Suppose I have two different functions(C), the only difference between them is that some of their arguments are of different datatypes(I'm thinking about CBLAS right now). For example:
void cblas_dgemm(const enum CBLAS_ORDER Order, const enum CBLAS_TRANSPOSE TransA,
const enum CBLAS_TRANSPOSE TransB, const int M, const int N,
const int K, const double alpha, const double *A,
const int lda, const double *B, const int ldb,
const double beta, double *C, const int ldc);
void cblas_sgemm(const enum CBLAS_ORDER Order, const enum CBLAS_TRANSPOSE TransA,
const enum CBLAS_TRANSPOSE TransB, const int M, const int N,
const int K, const float alpha, const float *A,
const int lda, const float *B, const int ldb,
const float beta, float *C, const int ldc);
Instead of having this function defined twice, just with some datatypes different, Is there a smarter way to have these two functions? like a compiler directive or something?

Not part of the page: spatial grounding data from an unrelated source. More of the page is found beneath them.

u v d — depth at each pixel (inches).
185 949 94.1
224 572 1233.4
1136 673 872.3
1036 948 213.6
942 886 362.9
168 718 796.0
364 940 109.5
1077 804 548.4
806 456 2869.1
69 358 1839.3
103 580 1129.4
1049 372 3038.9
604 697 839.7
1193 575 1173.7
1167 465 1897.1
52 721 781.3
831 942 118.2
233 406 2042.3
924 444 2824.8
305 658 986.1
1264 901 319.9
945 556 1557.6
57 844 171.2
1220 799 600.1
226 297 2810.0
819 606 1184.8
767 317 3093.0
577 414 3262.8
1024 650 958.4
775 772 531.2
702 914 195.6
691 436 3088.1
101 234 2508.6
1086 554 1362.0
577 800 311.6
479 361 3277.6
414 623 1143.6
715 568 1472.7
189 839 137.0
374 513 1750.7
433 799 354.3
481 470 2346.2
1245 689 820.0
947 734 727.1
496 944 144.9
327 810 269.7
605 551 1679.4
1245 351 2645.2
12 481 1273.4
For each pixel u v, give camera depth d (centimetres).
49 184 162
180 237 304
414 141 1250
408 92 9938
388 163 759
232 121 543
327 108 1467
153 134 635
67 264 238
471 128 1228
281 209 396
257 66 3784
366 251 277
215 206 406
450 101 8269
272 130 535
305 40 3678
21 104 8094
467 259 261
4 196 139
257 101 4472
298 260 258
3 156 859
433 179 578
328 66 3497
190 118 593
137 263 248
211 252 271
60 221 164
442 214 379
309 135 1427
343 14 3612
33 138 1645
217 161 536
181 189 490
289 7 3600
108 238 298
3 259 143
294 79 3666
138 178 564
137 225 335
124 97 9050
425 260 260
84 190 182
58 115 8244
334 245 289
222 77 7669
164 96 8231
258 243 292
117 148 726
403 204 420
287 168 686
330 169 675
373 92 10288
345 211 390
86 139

EDIT(Not sure if this question is allowed by stackoverflow): I'm thinking about how these functions look after being compiled.Am I right in thinking this? "Since single precision addition and double precision addition are different instructions in the hardware level, even if the C compiler was modified to allow the kind of functions the question talks about, the final binaries would be similar because we would need to have two different functions in the binary too?"